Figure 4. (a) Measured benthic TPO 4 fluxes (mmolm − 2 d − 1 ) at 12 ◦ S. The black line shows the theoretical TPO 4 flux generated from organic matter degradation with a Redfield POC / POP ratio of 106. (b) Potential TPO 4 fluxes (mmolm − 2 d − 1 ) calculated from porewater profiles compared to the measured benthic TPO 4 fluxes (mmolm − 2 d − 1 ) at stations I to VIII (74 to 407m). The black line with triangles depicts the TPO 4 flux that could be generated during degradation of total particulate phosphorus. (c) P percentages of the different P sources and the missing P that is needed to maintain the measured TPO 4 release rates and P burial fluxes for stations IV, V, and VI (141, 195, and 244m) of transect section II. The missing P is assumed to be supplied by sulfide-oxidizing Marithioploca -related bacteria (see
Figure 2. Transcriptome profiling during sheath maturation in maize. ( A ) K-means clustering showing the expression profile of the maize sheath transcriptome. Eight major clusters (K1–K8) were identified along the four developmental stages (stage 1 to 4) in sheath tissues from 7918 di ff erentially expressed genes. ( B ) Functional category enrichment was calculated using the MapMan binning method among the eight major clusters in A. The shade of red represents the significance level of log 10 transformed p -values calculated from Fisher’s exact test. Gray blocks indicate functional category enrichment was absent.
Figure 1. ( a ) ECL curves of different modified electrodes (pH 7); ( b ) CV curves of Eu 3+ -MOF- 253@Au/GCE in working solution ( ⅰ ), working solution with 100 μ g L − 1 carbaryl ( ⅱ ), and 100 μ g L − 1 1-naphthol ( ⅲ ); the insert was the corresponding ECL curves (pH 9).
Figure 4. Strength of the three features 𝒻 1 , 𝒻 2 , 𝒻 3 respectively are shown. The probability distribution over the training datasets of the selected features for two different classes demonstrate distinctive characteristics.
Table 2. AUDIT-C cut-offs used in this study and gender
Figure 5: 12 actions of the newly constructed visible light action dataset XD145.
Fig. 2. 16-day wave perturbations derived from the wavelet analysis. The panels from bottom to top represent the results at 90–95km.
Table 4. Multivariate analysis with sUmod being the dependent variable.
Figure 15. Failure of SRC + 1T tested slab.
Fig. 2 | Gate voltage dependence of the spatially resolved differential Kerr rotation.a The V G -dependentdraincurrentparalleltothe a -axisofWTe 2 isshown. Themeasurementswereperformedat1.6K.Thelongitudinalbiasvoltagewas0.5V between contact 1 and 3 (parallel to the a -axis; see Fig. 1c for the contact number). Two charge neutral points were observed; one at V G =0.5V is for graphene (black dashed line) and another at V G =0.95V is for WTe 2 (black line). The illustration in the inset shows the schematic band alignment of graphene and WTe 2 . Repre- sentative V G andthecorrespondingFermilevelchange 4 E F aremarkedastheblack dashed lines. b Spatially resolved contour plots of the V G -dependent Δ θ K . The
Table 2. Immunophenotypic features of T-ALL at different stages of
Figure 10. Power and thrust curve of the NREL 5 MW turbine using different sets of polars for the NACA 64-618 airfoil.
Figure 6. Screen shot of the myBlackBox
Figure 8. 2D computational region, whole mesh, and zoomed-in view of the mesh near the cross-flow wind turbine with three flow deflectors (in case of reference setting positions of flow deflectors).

=== Task description ===
Which lines in the records above contain the word "turbine"? Copy each one.

=== Output for this task ===
Figure 10. Power and thrust curve of the NREL 5 MW turbine using different sets of polars for the NACA 64-618 airfoil.
Figure 8. 2D computational region, whole mesh, and zoomed-in view of the mesh near the cross-flow wind turbine with three flow deflectors (in case of reference setting positions of flow deflectors).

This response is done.